From the data below, return each line in which the string "casing" is found.

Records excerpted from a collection
===============
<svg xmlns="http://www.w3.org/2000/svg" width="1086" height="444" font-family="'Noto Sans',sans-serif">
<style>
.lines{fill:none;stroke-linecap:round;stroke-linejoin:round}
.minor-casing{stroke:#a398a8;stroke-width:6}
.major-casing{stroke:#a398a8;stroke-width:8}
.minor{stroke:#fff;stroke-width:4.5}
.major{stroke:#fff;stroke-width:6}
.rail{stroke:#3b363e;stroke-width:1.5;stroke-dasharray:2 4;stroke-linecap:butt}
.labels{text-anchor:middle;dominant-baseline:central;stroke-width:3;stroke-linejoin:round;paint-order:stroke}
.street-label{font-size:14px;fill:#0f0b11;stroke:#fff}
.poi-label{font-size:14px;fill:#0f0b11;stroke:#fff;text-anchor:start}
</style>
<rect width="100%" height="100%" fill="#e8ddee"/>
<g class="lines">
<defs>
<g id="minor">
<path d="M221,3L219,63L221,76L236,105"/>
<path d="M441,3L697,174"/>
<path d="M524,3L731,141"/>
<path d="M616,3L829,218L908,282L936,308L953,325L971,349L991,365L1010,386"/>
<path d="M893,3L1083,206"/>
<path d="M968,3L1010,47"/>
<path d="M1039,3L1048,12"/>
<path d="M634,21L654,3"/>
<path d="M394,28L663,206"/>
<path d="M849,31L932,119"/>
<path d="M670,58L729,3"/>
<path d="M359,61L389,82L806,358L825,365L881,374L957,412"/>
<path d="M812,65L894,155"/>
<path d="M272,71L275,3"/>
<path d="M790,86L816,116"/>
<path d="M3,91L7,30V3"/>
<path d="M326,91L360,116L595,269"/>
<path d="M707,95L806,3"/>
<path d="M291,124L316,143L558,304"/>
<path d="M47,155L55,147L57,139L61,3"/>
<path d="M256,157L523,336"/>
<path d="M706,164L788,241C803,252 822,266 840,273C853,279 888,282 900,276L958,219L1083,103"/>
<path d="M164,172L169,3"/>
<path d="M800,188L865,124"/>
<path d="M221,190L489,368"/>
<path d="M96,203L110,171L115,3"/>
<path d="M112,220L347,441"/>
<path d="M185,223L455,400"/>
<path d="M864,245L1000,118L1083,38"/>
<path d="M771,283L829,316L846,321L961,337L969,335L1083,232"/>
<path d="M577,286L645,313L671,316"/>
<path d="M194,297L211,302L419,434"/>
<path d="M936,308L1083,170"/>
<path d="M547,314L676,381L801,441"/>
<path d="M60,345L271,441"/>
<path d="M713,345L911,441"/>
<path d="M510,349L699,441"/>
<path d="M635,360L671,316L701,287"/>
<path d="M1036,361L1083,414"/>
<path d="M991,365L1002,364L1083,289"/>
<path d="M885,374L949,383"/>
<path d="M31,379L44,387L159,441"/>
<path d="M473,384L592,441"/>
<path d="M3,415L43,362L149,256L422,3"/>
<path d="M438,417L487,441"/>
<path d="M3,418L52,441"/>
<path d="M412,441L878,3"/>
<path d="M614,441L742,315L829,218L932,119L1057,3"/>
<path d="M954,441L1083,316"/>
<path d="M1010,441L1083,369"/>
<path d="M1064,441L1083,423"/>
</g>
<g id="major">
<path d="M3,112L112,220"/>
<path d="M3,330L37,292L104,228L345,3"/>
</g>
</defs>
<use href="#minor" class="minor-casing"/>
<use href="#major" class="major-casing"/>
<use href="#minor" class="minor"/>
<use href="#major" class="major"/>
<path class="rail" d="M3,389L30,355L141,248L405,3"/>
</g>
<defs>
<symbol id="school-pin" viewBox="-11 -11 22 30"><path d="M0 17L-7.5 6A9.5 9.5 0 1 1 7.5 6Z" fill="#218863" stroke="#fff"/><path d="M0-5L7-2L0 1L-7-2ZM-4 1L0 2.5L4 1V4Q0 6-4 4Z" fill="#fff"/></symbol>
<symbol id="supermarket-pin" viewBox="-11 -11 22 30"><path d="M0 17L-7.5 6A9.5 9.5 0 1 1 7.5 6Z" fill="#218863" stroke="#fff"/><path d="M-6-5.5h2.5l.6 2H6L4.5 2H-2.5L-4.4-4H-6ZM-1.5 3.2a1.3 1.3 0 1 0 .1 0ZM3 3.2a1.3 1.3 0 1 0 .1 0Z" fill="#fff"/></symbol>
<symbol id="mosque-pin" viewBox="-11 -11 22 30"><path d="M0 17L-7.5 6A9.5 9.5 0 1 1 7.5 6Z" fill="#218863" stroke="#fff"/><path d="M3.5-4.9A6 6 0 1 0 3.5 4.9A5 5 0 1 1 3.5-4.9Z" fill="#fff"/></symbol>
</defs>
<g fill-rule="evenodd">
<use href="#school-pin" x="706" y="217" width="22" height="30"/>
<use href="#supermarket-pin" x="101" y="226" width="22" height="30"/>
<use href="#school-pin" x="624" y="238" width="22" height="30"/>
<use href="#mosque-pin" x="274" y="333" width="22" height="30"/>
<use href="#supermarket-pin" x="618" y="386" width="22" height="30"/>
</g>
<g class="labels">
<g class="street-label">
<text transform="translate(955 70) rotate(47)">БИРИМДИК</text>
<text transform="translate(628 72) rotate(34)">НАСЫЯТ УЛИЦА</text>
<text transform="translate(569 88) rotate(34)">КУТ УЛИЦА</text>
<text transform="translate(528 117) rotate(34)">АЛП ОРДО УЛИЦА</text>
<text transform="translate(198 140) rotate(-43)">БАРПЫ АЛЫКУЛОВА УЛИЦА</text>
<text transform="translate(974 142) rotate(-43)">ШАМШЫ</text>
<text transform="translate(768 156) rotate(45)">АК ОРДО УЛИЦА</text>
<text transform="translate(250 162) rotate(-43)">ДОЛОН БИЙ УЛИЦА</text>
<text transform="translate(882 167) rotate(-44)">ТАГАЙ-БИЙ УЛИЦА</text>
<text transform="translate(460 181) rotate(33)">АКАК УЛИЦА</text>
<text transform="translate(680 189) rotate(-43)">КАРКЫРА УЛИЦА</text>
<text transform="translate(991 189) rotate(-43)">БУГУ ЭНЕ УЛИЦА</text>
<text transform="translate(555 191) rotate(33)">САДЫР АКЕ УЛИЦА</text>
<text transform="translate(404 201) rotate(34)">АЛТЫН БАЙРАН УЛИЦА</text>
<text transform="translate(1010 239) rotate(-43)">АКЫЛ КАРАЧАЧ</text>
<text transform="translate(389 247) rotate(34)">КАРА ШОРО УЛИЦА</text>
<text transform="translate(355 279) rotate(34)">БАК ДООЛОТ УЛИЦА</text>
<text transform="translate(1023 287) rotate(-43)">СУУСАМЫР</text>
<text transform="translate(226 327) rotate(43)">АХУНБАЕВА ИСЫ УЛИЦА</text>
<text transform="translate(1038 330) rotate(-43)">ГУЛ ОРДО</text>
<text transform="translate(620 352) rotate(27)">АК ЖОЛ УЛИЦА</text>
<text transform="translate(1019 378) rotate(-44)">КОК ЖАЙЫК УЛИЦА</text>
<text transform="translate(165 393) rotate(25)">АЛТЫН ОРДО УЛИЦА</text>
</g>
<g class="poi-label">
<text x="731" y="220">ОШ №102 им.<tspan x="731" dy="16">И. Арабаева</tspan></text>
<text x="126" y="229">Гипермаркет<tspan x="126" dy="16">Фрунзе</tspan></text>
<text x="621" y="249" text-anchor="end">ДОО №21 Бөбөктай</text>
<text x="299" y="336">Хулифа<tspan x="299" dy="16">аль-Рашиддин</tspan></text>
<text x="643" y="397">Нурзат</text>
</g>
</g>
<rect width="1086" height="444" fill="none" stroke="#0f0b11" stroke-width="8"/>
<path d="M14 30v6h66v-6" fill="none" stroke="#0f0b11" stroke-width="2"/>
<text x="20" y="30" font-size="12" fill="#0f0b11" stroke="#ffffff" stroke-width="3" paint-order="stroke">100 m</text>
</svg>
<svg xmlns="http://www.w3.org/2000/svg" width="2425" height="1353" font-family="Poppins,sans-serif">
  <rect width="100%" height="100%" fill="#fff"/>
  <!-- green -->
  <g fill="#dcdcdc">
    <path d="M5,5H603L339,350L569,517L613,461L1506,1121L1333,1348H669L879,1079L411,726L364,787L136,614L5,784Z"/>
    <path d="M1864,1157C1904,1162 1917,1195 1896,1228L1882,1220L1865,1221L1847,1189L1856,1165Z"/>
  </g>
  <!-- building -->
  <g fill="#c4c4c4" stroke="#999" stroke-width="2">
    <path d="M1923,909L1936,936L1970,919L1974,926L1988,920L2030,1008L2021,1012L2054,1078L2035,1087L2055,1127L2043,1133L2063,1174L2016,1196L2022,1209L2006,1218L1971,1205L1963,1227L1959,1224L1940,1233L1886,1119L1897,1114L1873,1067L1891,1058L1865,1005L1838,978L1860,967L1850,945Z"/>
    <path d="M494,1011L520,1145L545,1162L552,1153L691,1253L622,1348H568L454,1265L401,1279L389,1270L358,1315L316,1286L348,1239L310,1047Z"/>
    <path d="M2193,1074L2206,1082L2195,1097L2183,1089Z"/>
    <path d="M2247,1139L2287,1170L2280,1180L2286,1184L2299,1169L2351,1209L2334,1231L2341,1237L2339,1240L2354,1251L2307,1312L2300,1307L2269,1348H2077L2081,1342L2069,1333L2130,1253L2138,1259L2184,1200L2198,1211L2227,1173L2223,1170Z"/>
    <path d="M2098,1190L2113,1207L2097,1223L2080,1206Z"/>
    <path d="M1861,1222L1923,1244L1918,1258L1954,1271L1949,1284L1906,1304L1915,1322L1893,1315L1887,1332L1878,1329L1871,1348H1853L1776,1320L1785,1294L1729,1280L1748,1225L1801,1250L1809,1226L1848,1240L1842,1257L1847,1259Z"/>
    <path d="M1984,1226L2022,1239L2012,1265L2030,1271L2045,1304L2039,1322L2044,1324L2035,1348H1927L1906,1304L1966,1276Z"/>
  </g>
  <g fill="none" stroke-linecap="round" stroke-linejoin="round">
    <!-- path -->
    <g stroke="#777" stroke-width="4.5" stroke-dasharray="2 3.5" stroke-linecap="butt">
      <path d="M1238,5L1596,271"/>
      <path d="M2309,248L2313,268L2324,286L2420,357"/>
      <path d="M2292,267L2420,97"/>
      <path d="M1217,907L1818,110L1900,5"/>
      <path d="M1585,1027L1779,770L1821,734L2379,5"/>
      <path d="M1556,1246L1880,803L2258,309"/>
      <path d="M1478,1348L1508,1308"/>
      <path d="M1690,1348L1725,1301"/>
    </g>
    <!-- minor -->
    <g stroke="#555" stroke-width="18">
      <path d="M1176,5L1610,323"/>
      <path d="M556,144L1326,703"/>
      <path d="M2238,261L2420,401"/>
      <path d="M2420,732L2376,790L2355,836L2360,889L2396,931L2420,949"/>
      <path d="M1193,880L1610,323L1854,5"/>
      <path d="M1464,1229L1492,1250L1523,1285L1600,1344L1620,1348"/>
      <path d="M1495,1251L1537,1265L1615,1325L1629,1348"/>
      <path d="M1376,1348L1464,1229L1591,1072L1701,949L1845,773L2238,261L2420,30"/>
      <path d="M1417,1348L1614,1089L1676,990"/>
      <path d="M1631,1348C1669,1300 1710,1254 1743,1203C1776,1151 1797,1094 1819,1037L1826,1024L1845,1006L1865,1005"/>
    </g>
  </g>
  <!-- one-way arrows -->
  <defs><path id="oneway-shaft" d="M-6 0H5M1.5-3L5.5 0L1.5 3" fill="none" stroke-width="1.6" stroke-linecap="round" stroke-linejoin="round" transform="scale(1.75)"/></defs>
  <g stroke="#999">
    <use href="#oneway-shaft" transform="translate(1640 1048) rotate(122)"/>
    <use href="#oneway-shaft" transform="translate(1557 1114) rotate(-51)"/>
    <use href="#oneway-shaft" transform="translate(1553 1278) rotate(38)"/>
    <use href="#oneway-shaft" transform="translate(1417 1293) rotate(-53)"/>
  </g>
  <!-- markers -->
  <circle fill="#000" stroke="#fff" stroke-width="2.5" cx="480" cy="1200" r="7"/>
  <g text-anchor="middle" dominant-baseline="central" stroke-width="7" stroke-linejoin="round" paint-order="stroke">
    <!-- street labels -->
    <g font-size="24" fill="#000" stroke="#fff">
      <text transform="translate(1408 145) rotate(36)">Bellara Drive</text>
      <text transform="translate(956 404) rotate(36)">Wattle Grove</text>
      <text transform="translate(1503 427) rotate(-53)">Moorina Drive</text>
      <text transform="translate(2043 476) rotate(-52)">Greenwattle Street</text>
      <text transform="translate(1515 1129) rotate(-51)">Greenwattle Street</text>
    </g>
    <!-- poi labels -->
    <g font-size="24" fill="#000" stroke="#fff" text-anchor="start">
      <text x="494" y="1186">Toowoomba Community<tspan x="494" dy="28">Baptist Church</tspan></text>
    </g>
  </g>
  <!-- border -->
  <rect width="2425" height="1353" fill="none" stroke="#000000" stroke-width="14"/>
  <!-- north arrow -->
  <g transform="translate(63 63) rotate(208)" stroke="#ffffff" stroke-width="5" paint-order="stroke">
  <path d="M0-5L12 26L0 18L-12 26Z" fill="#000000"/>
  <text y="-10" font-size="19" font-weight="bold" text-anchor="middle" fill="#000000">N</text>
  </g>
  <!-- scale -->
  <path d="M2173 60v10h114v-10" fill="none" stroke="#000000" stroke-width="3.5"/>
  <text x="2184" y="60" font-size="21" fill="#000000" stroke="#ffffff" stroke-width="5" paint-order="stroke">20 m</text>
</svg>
===============
> _ANSWER FOR THE TASK_
.minor-casing{stroke:#a398a8;stroke-width:6}
.major-casing{stroke:#a398a8;stroke-width:8}
<use href="#minor" class="minor-casing"/>
<use href="#major" class="major-casing"/>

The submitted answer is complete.